Hi, I still have no news about the proposed fix (https://github.com/adammurdoch/native-platform/pull/7) for a regression that occurred in 1.12 (https://issues.gradle.org/browse/GRADLE-3158). I know that this doesn’t seem to affect a lot of people, but it would be nice to have some kind of update. Again, if I may help in any way please tell me.

Edit: as a side note, tested 2.3-rc1 in 5 projects (one with 58 subprojects) and everythings looks fine.

It looks like a change was made to the ‘build’ task in 2.3 that prevents it from being visible until being explicitly referenced.

Minimal example: https://github.com/stormbeta/gradle-2.3-issue

Running ./gradlew should cause the build task to be called, but it isn’t. If I downgrade the wrapper to 2.2.1, this works as expected.

If any explicit reference to the build task is obtained, even just ‘tasks.build’, it will start working again.

Hi Jason,

We changed the build task to be deferred in this release for practical reasons.

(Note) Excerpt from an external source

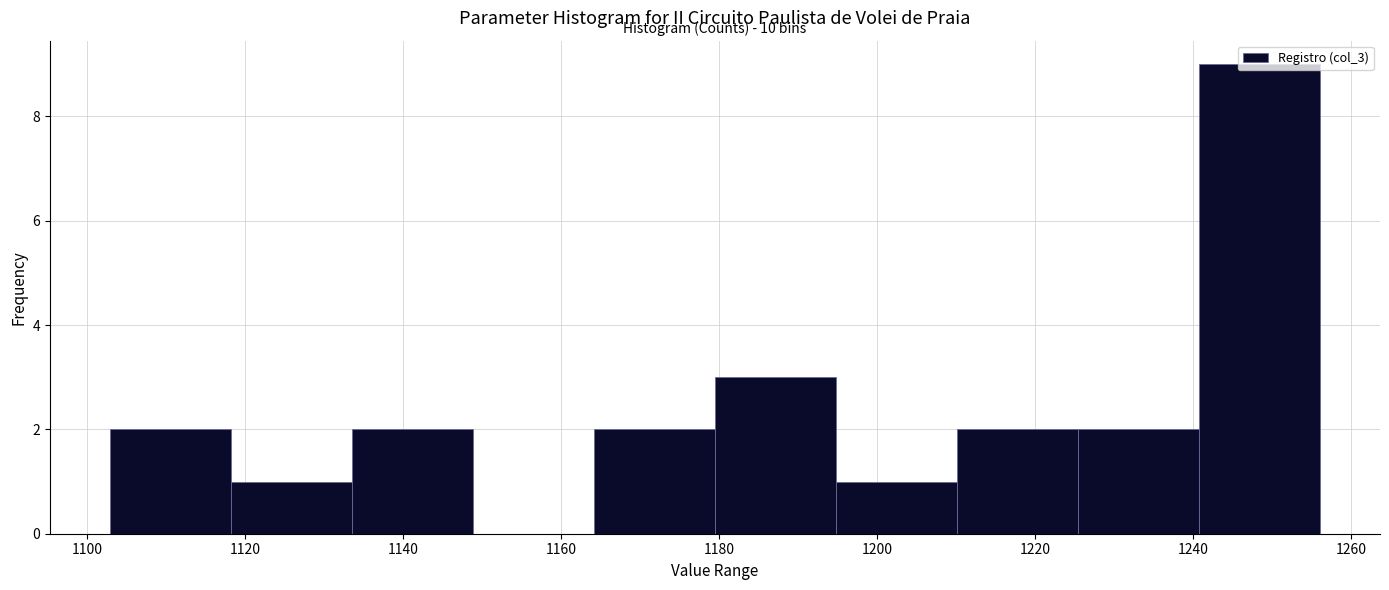

Over which range of the x-axis is the bar tallest?

1240 to 1256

What’s the case where this actually causes a problem? You might want to use ‘tasks.findByName’ instead of ‘matching’.

Luke,

I had a utility method for deferring configuration involving tasks that my plugin wasn’t strictly responsible for creating (either directly or via applied plugins) and that technically might not be created at all (similar to ‘tasks.withType’).

It was confusing at first because the ‘tasks’ task would indicate tasks were wired up correctly, but actually running the build would fail since the ‘build’ task was never created.

In hindsight, tasks like ‘build’ would necessarily be present on any real project the plugin would be used with, so it’s safe to use something like ‘findByName’ instead.

Thanks for the clarification!

Note that findByName() will return null if the build task isn’t there, but if it is there but not created yet (as is the case now with 2.3) it will be created and you’ll have access to it. Therefore, if you check for a null return value and act accordingly everything should still work as before.

Still doesn’t run on OpenShift.

Right - the original use case was intended for optional plugins that created a task after being applied and that neglected to use a distinct type for the task (so ‘plugins.withId’ and ‘tasks.withType’ wouldn’t be enough). Admittedly this is an edge case and well-designed plugins should be using distinct types for their tasks.

‘findByName’ will work for the build task as long as I ensure a plugin that provides the build task has been applied first (which I’m already doing). Otherwise it could return null even if a plugin applied after mine would have provided it, and I don’t want to depend on plugin application order.